## DATA FOR THIS EXERCISE:
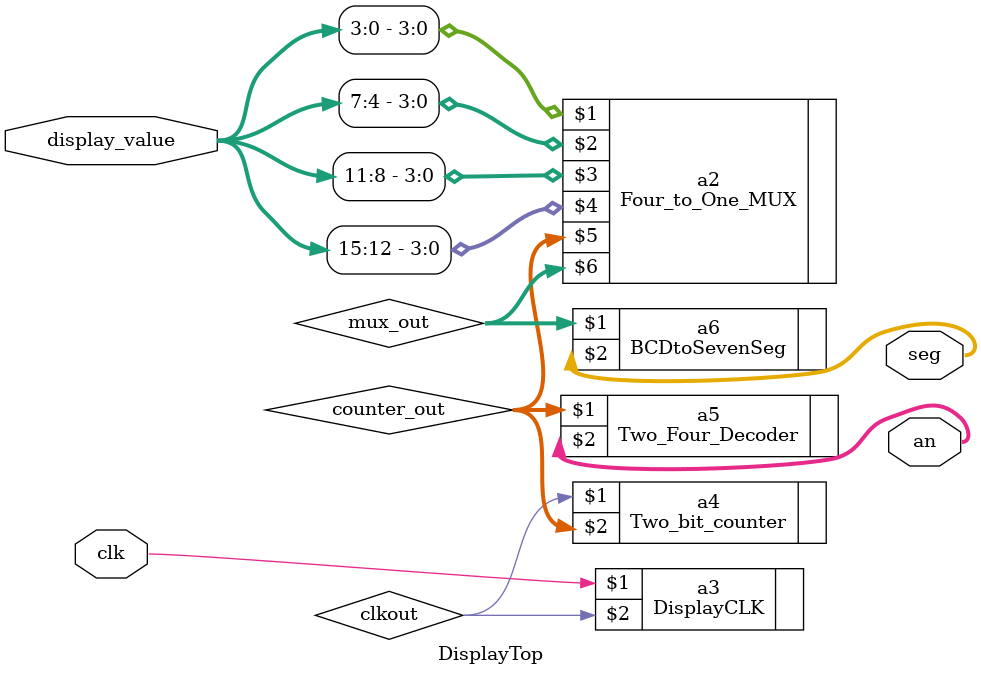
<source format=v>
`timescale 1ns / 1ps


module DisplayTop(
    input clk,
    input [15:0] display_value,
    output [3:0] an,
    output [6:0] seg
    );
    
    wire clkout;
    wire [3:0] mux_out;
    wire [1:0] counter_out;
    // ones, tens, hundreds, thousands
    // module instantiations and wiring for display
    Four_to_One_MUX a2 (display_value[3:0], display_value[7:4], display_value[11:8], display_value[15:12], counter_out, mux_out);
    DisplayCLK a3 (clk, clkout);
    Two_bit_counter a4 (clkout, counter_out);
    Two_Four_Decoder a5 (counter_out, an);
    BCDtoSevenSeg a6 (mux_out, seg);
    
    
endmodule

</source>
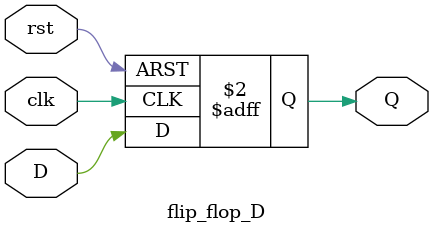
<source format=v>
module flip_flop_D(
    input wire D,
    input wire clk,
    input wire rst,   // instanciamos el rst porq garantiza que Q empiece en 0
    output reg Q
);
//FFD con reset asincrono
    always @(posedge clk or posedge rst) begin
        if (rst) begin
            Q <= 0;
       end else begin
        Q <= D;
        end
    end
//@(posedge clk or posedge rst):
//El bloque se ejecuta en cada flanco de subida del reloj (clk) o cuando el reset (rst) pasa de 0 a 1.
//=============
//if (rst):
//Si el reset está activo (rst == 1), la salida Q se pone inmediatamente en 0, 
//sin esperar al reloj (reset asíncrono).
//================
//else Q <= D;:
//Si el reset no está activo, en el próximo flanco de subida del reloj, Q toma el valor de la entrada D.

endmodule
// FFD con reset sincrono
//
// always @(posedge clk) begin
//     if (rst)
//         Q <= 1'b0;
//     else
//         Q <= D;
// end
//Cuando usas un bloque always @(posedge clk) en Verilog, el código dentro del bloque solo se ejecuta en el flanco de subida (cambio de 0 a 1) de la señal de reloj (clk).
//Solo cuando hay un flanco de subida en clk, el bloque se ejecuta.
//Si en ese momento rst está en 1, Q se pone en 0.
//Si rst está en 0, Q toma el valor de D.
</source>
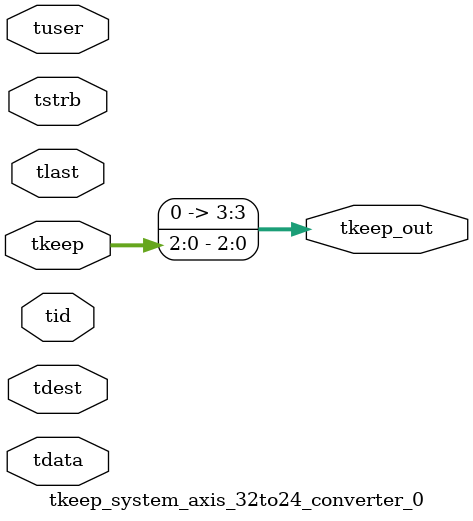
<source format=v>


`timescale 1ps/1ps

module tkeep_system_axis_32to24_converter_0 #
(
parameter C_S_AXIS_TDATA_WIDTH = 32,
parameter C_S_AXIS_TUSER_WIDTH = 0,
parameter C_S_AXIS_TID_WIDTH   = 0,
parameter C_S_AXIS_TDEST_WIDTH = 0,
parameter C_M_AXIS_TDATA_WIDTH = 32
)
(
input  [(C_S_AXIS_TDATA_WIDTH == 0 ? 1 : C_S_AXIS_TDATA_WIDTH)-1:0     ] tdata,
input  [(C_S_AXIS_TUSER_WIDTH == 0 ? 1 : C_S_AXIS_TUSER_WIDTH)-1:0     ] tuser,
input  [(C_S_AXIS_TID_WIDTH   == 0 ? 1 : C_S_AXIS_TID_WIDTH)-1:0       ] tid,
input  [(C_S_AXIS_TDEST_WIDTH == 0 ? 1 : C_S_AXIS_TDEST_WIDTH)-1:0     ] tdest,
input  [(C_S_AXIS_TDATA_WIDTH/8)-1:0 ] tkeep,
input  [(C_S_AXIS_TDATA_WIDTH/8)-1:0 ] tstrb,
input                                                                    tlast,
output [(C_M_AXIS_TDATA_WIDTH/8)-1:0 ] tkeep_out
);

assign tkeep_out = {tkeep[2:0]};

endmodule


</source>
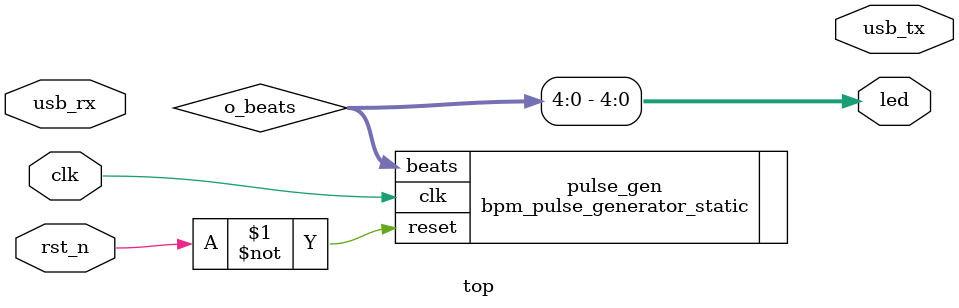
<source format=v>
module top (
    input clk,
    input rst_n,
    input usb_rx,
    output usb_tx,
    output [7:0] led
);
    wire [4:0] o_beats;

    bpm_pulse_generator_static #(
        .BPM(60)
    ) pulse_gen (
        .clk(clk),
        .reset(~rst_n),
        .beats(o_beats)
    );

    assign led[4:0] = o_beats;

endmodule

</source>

## WORK INSTRUCTION:
If a line of the records above holds the word "begin", show it.

## OUTPUT OF THE EXERCISE:
    always @(posedge clk or posedge rst) begin
        if (rst) begin
       end else begin
// always @(posedge clk) begin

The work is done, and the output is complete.